In early 2009, Government considered a similar case with the sale of Herdmanston House to Michael George, who was the second highest bidder. Although the second ranked bidder by price, Cabinet approved the sale to Michael George at a price no less than the highest bid price, having regard to the developmental considerations.
These included that: Michael George operates a hospitality business immediately next to Herdmanston and wished to expand this business; considerable investment will be expended to upgrade the Herdmanston property to that of a boutique hotel; the expanded business would create an expansion of employment; the business would add to the growing tourism and hospitality industry.
In a statement, the Privatisation Unit stated that it has in the past been accused of sometimes looking only for the best price and ignoring development benefits. “It is well known that the hospitality industry offers many development benefits including investment and employment of a large number of persons.
“The case of Roraima Duke Lodge is no different from Herdmanston Lodge. Roraima currently employs in excess of 20 persons at the Duke Lodge location, next to the Office of Empowerment.

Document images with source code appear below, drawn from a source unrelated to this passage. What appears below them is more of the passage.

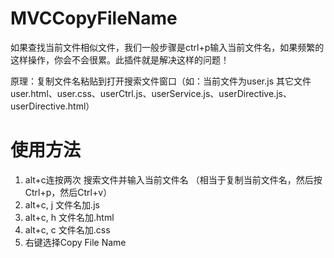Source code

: MVCCopyFileName
===============
<p>如果查找当前文件相似文件，我们一般步骤是ctrl+p输入当前文件名，如果频繁的这样操作，你会不会很累。此插件就是解决这样的问题！</p>
<p>原理：复制文件名粘贴到打开搜索文件窗口（如：当前文件为user.js  其它文件user.html、user.css、userCtrl.js、userService.js、userDirective.js、userDirective.html）</p>

使用方法
===============

1. alt+c连按两次 搜索文件并输入当前文件名 （相当于复制当前文件名，然后按Ctrl+p，然后Ctrl+v）
2. alt+c, j 文件名加.js
3. alt+c, h 文件名加.html
4. alt+c, c 文件名加.css
5. 右键选择Copy File Name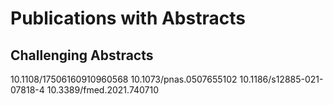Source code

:# Publications with Abstracts

## Challenging Abstracts

10.1108/17506160910960568
10.1073/pnas.0507655102
10.1186/s12885-021-07818-4
10.3389/fmed.2021.740710
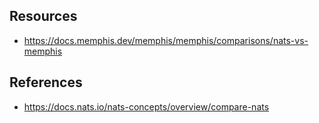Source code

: 


## Resources

- https://docs.memphis.dev/memphis/memphis/comparisons/nats-vs-memphis


## References

- https://docs.nats.io/nats-concepts/overview/compare-nats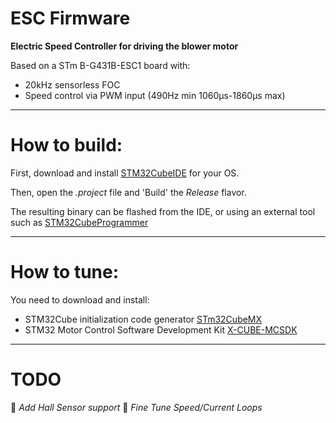 ESC Firmware
=====

**Electric Speed Controller for driving the blower motor**

Based on a STm B-G431B-ESC1 board with:
- 20kHz sensorless FOC
- Speed control via PWM input (490Hz min 1060µs-1860µs max)

---

# How to build:

First, download and install [STM32CubeIDE](https://www.st.com/en/development-tools/stm32cubeide.html) for your OS.

Then, open the _.project_ file and 'Build' the _Release_ flavor.

The resulting binary can be flashed from the IDE, or using an external tool such as [STM32CubeProgrammer](https://www.st.com/content/st_com/en/products/development-tools/software-development-tools/stm32-software-development-tools/stm32-programmers/stm32cubeprog.html)

---

# How to tune:

You need to download and install:
- STM32Cube initialization code generator [STm32CubeMX](https://www.st.com/en/development-tools/stm32cubemx.html)
- STM32 Motor Control Software Development Kit [X-CUBE-MCSDK](https://www.st.com/en/embedded-software/x-cube-mcsdk.html)

---

# TODO

🚧 _Add Hall Sensor support_
🚧 _Fine Tune Speed/Current Loops_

Should the government conclude a sale with Roraima, it will be on the basis of a price no less than the highest available price (currently G$49.5 M from El Dorado Trading) and after consideration of the development benefits of an expanded Duke Lodge operating in the hospitality sector, according to the statement.
Also, it was stated, the government would not lose any income from the sale while at the same time promoting the expansion of the hospitality industry and employment. This approach is not inconsistent with the tender documents issued and precedents established such as the recent sale of Herdmanston.
In 2007 when the sale of Duke Lodge was advertised, Roraima bid the highest price of $140 million (plus VAT) from a total of nine bids. Cabinet approved this sale in 2008 and the sale was subsequently concluded. The sale was based on a public tender, it was stated.
The statement noted that Kaieteur News has on a number of occasions suggested that the sale was not transparent.
Yesterday, Publisher Glenn Lall said that it is his view that the second highest bid would have been ignored in favour of Capt Gerry Gouveia. The statement was incorrectly attributed to El; Dorado Trading,he said.